Костры вокруг дымились, и оттуда наносило жареной бараниной. Толпа отхлынула, мужики занялись делом. А Булавин прикрыл двери и вернулся к столу.
Недописанную грамоту в Черкасск пробежал наскоро, хмуря брови, и разорвал в мелкие клочки. Иное теперь надо писать, подмоги просить. Ежели уж на Медведице и Воронежских верфях о нем слух пошел, так теперь со дня на день жди царских батальщиков. Заварилась каша…
Вестовой Васька принес на ужин обжаренную баранью ногу, сам уселся в уголку, напротив, и долго и пристально смотрел оттуда на атамана. Черные, лихие кудри свисали над ястребиным носом.
Булавин рвал крепкими зубами духовитую баранью лодыжку, молчал. Василию он доверял, знал парня еще с прошлого года, со скачек на Илюхиной пастьбе, да и неплохо отличился Шмель в ночном деле, когда брали втихую стрельцов. На этого мужичка можно положиться…
– Слышь, батька! А до Мурома мы дойдем? – вдруг спросил Шмель.
Булавин и жевать перестал, лодыжку на стол отбросил.
– Бона ты куда! – засмеялся он, ощерив крепкие, белые зубы. – А чего мы там не видели?
Шмель эту его шутку не принял, вздохнул только.
– Невеста у меня там осталась, у барина… – пожаловался он. – Три года живу на Дону, не мят не клят, а домой тянет, атаман! Барин у нас – собака, загрыз мужиков. Чуть чего – псовой сворой травит. Каждую девку перед свадьбой к себе на ночь берет…
– Чего же мужики ждут? Шли бы все к нам, – сказал Кондрат.
– Народец-то разный у нас, атаман. Один в лес глядит, а другой барину в глаза, как пес верный. Слова поперек не скажи! А кто на волю бежит, так того псари ловят и до смерти кнутами бьют…
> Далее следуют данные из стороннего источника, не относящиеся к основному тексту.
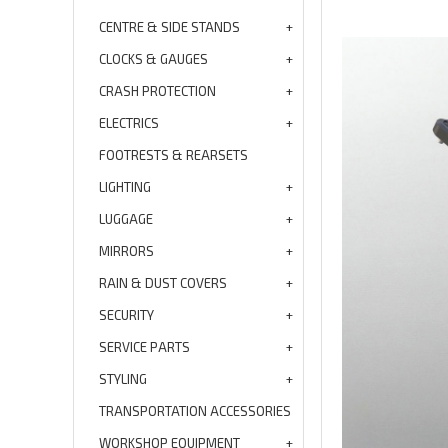
CENTRE & SIDE STANDS
CLOCKS & GAUGES
CRASH PROTECTION
ELECTRICS
FOOTRESTS & REARSETS
LIGHTING
LUGGAGE
MIRRORS
RAIN & DUST COVERS
SECURITY
SERVICE PARTS
STYLING
TRANSPORTATION ACCESSORIES
WORKSHOP EQUIPMENT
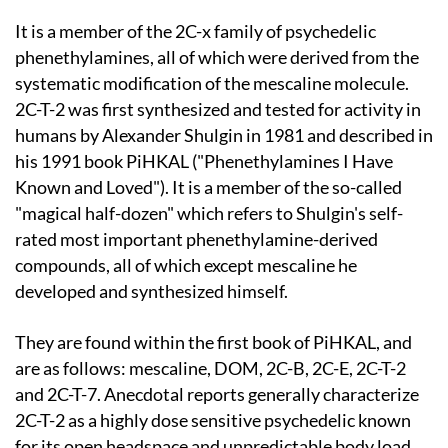
It is a member of the 2C-x family of psychedelic
phenethylamines, all of which were derived from the
systematic modification of the mescaline molecule.
2C-T-2 was first synthesized and tested for activity in
humans by Alexander Shulgin in 1981 and described in
his 1991 book PiHKAL ("Phenethylamines I Have
Known and Loved"). It is a member of the so-called
"magical half-dozen" which refers to Shulgin's self-
rated most important phenethylamine-derived
compounds, all of which except mescaline he
developed and synthesized himself.
They are found within the first book of PiHKAL, and
are as follows: mescaline, DOM, 2C-B, 2C-E, 2C-T-2
and 2C-T-7. Anecdotal reports generally characterize
2C-T-2 as a highly dose sensitive psychedelic known
for its open headspace and unpredictable body load.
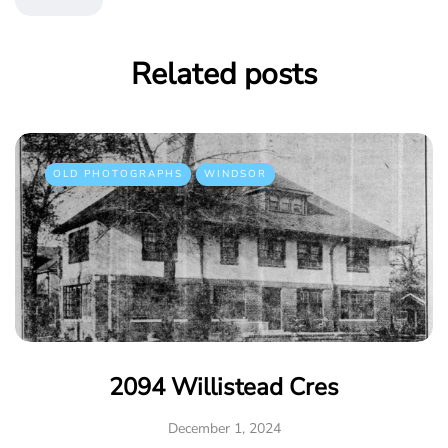
Related posts
OLD PHOTOGRAPHS
WINDSOR
2094 Willistead Cres
December 1, 2024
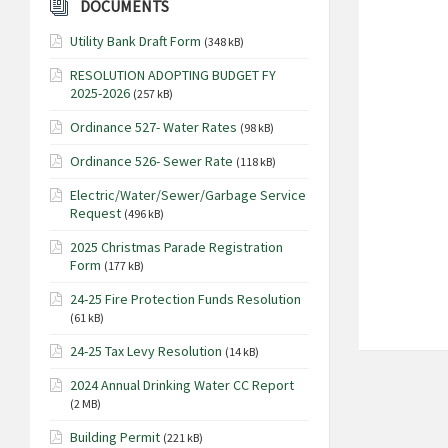
DOCUMENTS
Utility Bank Draft Form
(348 kB)
RESOLUTION ADOPTING BUDGET FY
2025-2026
(257 kB)
Ordinance 527- Water Rates
(98 kB)
Ordinance 526- Sewer Rate
(118 kB)
Electric/Water/Sewer/Garbage Service
Request
(496 kB)
2025 Christmas Parade Registration
Form
(177 kB)
24-25 Fire Protection Funds Resolution
(61 kB)
24-25 Tax Levy Resolution
(14 kB)
2024 Annual Drinking Water CC Report
(2 MB)
Building Permit
(221 kB)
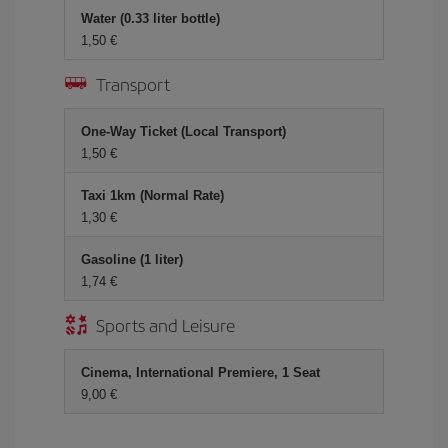
Water (0.33 liter bottle)
1,50 €
Transport
One-Way Ticket (Local Transport)
1,50 €
Taxi 1km (Normal Rate)
1,30 €
Gasoline (1 liter)
1,74 €
Sports and Leisure
Cinema, International Premiere, 1 Seat
9,00 €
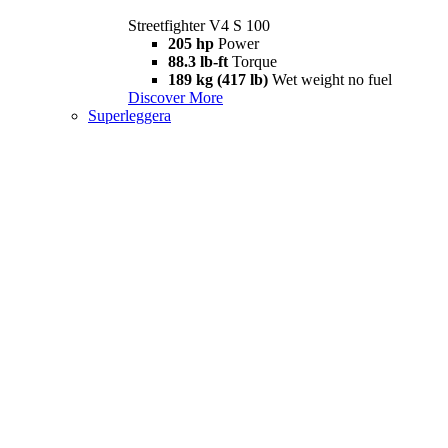
Streetfighter V4 S 100
205 hp
Power
88.3 lb-ft
Torque
189 kg (417 lb)
Wet weight no fuel
Discover More
Superleggera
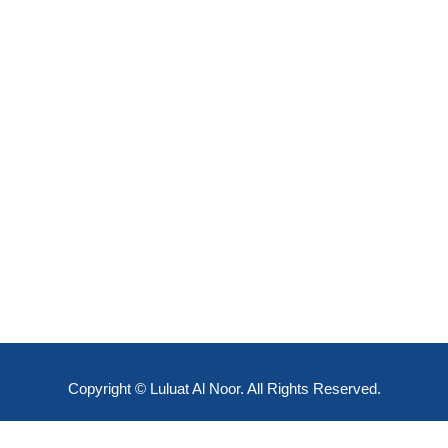
Copyright © Luluat Al Noor. All Rights Reserved.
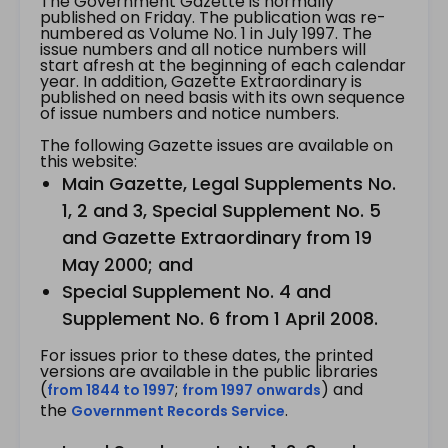
The Government Gazette is normally
published on Friday. The publication was re-
numbered as Volume No. 1 in July 1997. The
issue numbers and all notice numbers will
start afresh at the beginning of each calendar
year. In addition, Gazette Extraordinary is
published on need basis with its own sequence
of issue numbers and notice numbers.
The following Gazette issues are available on
this website:
Main Gazette, Legal Supplements No.
1, 2 and 3, Special Supplement No. 5
and Gazette Extraordinary from 19
May 2000; and
Special Supplement No. 4 and
Supplement No. 6 from 1 April 2008.
For issues prior to these dates, the printed
versions are available in the public libraries
(
;
) and
from 1844 to 1997
from 1997 onwards
the
.
Government Records Service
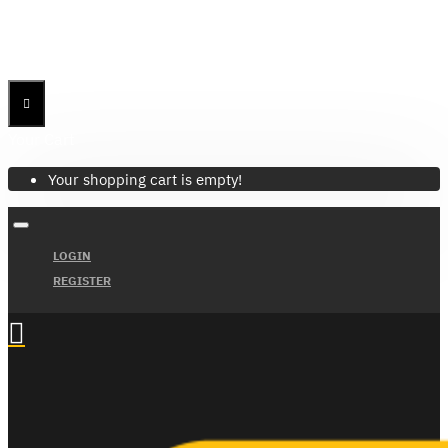
Menu
Menu
Your Cart
Your shopping cart is empty!
LOGIN
REGISTER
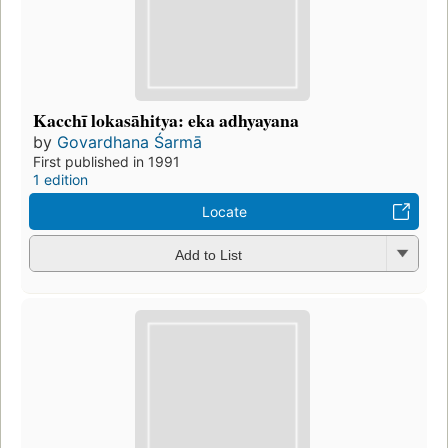
Kacchī lokasāhitya: eka adhyayana
by
Govardhana Śarmā
First published in 1991
1 edition
Locate
Add to List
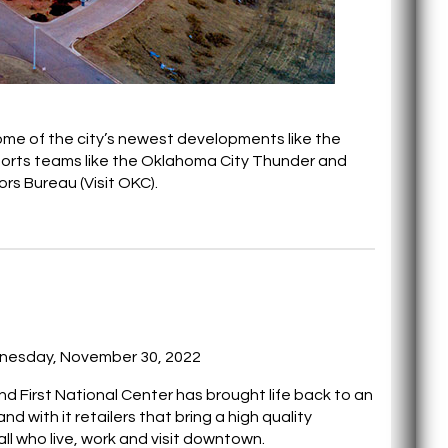
some of the city’s newest developments like the
ports teams like the Oklahoma City Thunder and
rs Bureau (Visit OKC).
nesday, November 30, 2022
d First National Center has brought life back to an
and with it retailers that bring a high quality
ll who live, work and visit downtown.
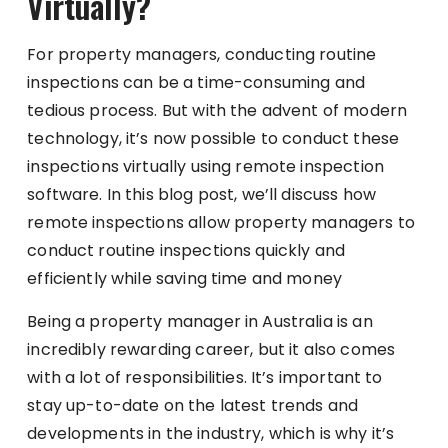
Virtually?
For property managers, conducting routine
inspections can be a time-consuming and
tedious process. But with the advent of modern
technology, it’s now possible to conduct these
inspections virtually using remote inspection
software. In this blog post, we’ll discuss how
remote inspections allow property managers to
conduct routine inspections quickly and
efficiently while saving time and money
Being a property manager in Australia is an
incredibly rewarding career, but it also comes
with a lot of responsibilities. It’s important to
stay up-to-date on the latest trends and
developments in the industry, which is why it’s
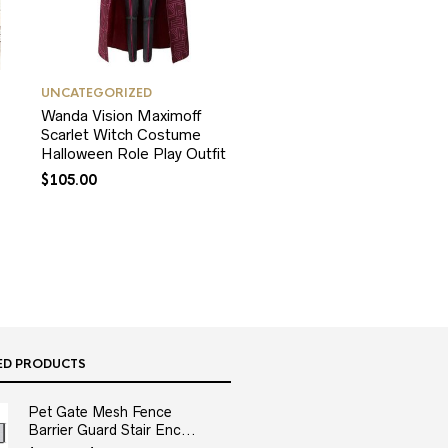
UNCATEGORIZED
Wanda Vision Maximoff
Scarlet Witch Costume
Halloween Role Play Outfit
$
105.00
ED PRODUCTS
Pet Gate Mesh Fence
Barrier Guard Stair Enc...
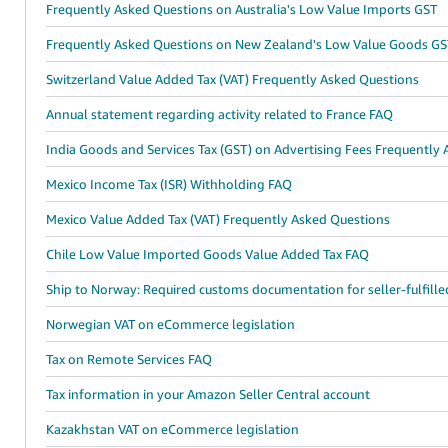
Frequently Asked Questions on Australia's Low Value Imports GST
Frequently Asked Questions on New Zealand's Low Value Goods GS
Switzerland Value Added Tax (VAT) Frequently Asked Questions
Annual statement regarding activity related to France FAQ
India Goods and Services Tax (GST) on Advertising Fees Frequently
Mexico Income Tax (ISR) Withholding FAQ
Mexico Value Added Tax (VAT) Frequently Asked Questions
Chile Low Value Imported Goods Value Added Tax FAQ
Ship to Norway: Required customs documentation for seller-fulfille
Norwegian VAT on eCommerce legislation
Tax on Remote Services FAQ
Tax information in your Amazon Seller Central account
Kazakhstan VAT on eCommerce legislation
Булавин смотрел на вострые глаза парня, на лихие кудри и ястребиный нос.
– А ты, значит, не побоялся?
– Я-то ушел, да ведь не каждый может. Тоже вся свора гончая за мной шла. В казаки идти – с жизнью надо прощаться, атаман.
– Как же ты сумел?
– Речка помогла, – сказал Шмель. – Прыгнул в воду, залез до пояса и жду. А гончие – ко мне, вплавь.
Лапами бьют по воде, на зубах пена… Страху натерпелся, господи! Доси поджилки трясутся!
– Не взяли они тебя?
– Так ведь у меня-то в руках топор был! – засмеялся Шмель. – Кабы на суше, так взяли б конечно, а на воде – нет… Ушел. А токо день и ночь про свою деревню думаю.
Кондратий принялся вновь за баранью лодыжку, Услышал, как заскрипел парень зубами, замычал, словно от боли.
– Будет время, Василий, и до Мурома доберемся!
А зараз ты отоспись да в Черкасск собирайся. Отписку мою повезешь атаману со старшинами…
Перед тем как ложиться спать, Василий заткнул сквозящее оконце охапкой сена. Сам расстелился на армяке у двери и долго лежал молча, глядя в темный потолок.